- _Supplied material_:
————

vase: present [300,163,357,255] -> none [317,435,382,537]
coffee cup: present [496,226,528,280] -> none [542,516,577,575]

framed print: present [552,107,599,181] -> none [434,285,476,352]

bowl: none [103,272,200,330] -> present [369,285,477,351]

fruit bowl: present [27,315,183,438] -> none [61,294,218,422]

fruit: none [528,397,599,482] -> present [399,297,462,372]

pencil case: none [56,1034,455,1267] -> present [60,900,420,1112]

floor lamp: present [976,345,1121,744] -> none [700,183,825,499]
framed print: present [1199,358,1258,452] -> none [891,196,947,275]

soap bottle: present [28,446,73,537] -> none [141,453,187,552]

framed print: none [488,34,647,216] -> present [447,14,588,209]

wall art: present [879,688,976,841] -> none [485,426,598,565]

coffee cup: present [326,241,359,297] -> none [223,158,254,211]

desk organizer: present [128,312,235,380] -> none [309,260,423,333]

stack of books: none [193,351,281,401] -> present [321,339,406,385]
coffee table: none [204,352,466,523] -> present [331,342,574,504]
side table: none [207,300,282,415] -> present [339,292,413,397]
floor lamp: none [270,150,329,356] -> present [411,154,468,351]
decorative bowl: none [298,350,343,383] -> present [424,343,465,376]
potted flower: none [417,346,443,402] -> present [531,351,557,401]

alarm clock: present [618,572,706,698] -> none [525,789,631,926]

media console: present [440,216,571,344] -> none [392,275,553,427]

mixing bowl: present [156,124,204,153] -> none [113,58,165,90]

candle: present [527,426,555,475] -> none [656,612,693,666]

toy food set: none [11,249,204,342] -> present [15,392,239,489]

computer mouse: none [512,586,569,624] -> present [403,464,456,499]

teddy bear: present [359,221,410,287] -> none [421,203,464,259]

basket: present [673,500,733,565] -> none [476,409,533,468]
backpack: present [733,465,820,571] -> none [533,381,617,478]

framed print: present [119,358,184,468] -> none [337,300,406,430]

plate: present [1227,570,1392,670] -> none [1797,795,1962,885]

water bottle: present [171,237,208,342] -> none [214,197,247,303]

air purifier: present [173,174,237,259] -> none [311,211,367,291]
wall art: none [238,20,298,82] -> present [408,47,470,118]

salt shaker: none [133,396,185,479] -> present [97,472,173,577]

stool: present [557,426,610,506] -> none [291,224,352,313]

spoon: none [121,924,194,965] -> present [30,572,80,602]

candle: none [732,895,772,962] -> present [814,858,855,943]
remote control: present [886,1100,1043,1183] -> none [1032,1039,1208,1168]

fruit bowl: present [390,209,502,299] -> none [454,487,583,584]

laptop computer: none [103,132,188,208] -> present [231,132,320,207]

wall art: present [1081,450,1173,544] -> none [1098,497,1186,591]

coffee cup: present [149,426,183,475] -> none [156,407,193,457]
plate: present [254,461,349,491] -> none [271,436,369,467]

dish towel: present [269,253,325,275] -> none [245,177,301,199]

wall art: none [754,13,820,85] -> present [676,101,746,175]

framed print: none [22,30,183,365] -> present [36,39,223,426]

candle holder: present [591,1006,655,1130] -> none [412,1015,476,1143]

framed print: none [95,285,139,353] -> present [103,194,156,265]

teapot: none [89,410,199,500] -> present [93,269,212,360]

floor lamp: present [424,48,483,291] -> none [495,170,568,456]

————

- _Work to complete_:
All the entries above need to be repeated word for word.

- _Solution_:
vase: present [300,163,357,255] -> none [317,435,382,537]
coffee cup: present [496,226,528,280] -> none [542,516,577,575]

framed print: present [552,107,599,181] -> none [434,285,476,352]

bowl: none [103,272,200,330] -> present [369,285,477,351]

fruit bowl: present [27,315,183,438] -> none [61,294,218,422]

fruit: none [528,397,599,482] -> present [399,297,462,372]

pencil case: none [56,1034,455,1267] -> present [60,900,420,1112]

floor lamp: present [976,345,1121,744] -> none [700,183,825,499]
framed print: present [1199,358,1258,452] -> none [891,196,947,275]

soap bottle: present [28,446,73,537] -> none [141,453,187,552]

framed print: none [488,34,647,216] -> present [447,14,588,209]

wall art: present [879,688,976,841] -> none [485,426,598,565]

coffee cup: present [326,241,359,297] -> none [223,158,254,211]

desk organizer: present [128,312,235,380] -> none [309,260,423,333]

stack of books: none [193,351,281,401] -> present [321,339,406,385]
coffee table: none [204,352,466,523] -> present [331,342,574,504]
side table: none [207,300,282,415] -> present [339,292,413,397]
floor lamp: none [270,150,329,356] -> present [411,154,468,351]
decorative bowl: none [298,350,343,383] -> present [424,343,465,376]
potted flower: none [417,346,443,402] -> present [531,351,557,401]

alarm clock: present [618,572,706,698] -> none [525,789,631,926]

media console: present [440,216,571,344] -> none [392,275,553,427]

mixing bowl: present [156,124,204,153] -> none [113,58,165,90]

candle: present [527,426,555,475] -> none [656,612,693,666]

toy food set: none [11,249,204,342] -> present [15,392,239,489]

computer mouse: none [512,586,569,624] -> present [403,464,456,499]

teddy bear: present [359,221,410,287] -> none [421,203,464,259]

basket: present [673,500,733,565] -> none [476,409,533,468]
backpack: present [733,465,820,571] -> none [533,381,617,478]

framed print: present [119,358,184,468] -> none [337,300,406,430]

plate: present [1227,570,1392,670] -> none [1797,795,1962,885]

water bottle: present [171,237,208,342] -> none [214,197,247,303]

air purifier: present [173,174,237,259] -> none [311,211,367,291]
wall art: none [238,20,298,82] -> present [408,47,470,118]

salt shaker: none [133,396,185,479] -> present [97,472,173,577]

stool: present [557,426,610,506] -> none [291,224,352,313]

spoon: none [121,924,194,965] -> present [30,572,80,602]

candle: none [732,895,772,962] -> present [814,858,855,943]
remote control: present [886,1100,1043,1183] -> none [1032,1039,1208,1168]

fruit bowl: present [390,209,502,299] -> none [454,487,583,584]

laptop computer: none [103,132,188,208] -> present [231,132,320,207]

wall art: present [1081,450,1173,544] -> none [1098,497,1186,591]

coffee cup: present [149,426,183,475] -> none [156,407,193,457]
plate: present [254,461,349,491] -> none [271,436,369,467]

dish towel: present [269,253,325,275] -> none [245,177,301,199]

wall art: none [754,13,820,85] -> present [676,101,746,175]

framed print: none [22,30,183,365] -> present [36,39,223,426]

candle holder: present [591,1006,655,1130] -> none [412,1015,476,1143]

framed print: none [95,285,139,353] -> present [103,194,156,265]

teapot: none [89,410,199,500] -> present [93,269,212,360]

floor lamp: present [424,48,483,291] -> none [495,170,568,456]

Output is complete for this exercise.